Search – A Basic Guide

There are several types of search on archive.org:

  • General Metadata Search
  • Full-Text Search
  • Bookreader Text Search
  • TV News Captions
  • Wayback Machine Search

You may also be looking for:

  • Where is advanced search?
  • What search APIs are available?
  • Can I search by Creative Commons license?
  • How do I sort search results?
  • How do I search just within a collection?
  • How can I view search results as a list instead of picture tiles?
  • What is indexed in the search engine?
  • What are the lists of metadata on the left side of search results pages?

This uses the metadata on item pages, like title, creator, description, subjects, etc. It returns results from pages on the site.

Boolean operators (AND, OR, AND NOT and ranges using TO) work for this search.

To use this on the site, select Search metadata in the drop-down that appears when you type a query in the input text field.

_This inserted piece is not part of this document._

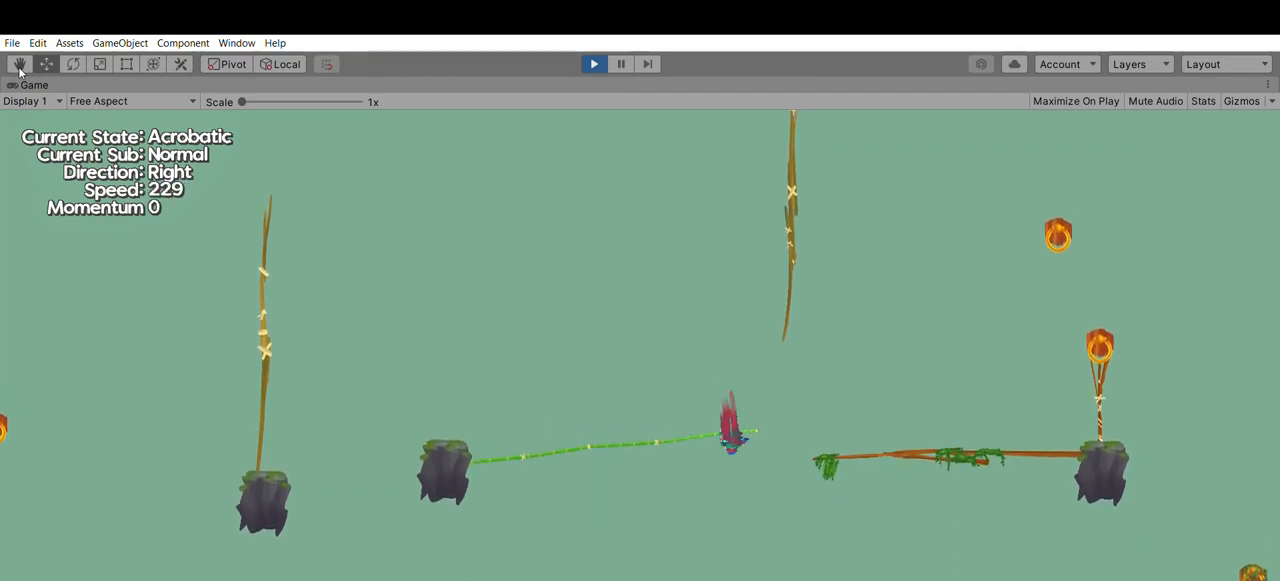
{"buttons": [], "left_stick": "center", "events": [[367, "left_stick", "center"]]}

When you enter text into the main search bar on the homepage, you can also choose Search metadata

Click on the blue Advanced Search below the input text field.

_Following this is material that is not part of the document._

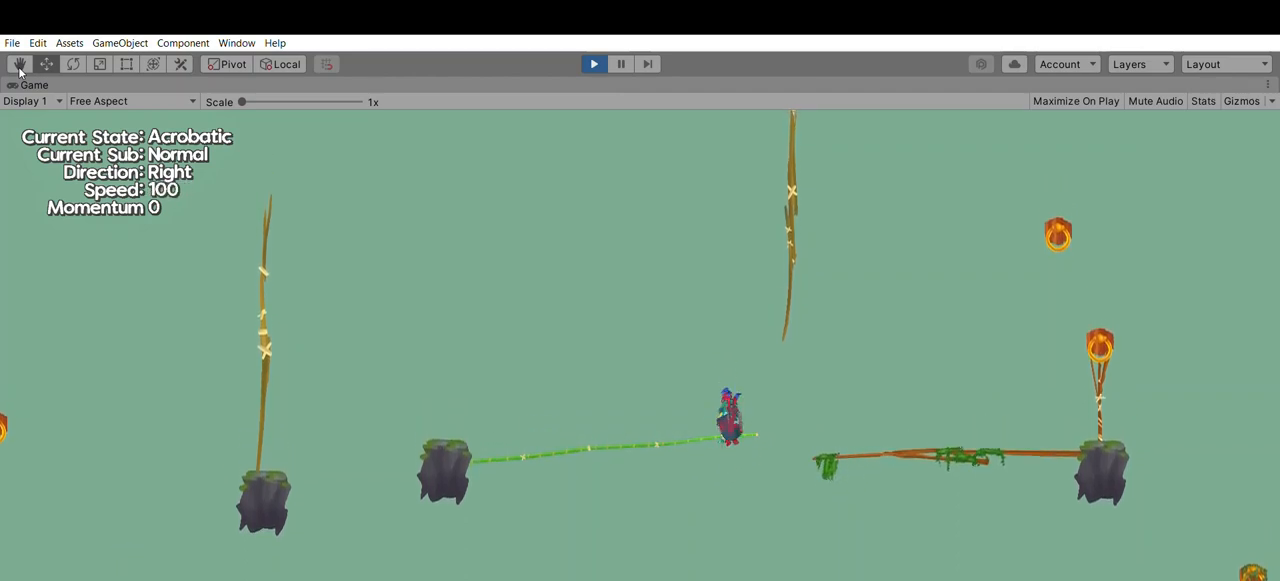
{"buttons": [], "left_stick": "center", "events": []}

You will be taken to the Advanced Search page.

The Advanced Search also uses item metadata on item pages.

It allows you to use the form to create more complex search queries and also to output the results in several formats: JSON, XML HTML, CSV, and RSS URL.

You will find more information and help below the form.

To do an advanced search, click on the following link:

Advanced search 

Full-Text Search (FTS)

This allows you to search inside books and other text items.

It uses the OCRed text file derived from the processing of uploaded text formatted files such as PDF or scanned image zips.

It will search all texts on the site.

To use this on the site, select Search text contents in the drop-down that appears when you type a query in the input text field.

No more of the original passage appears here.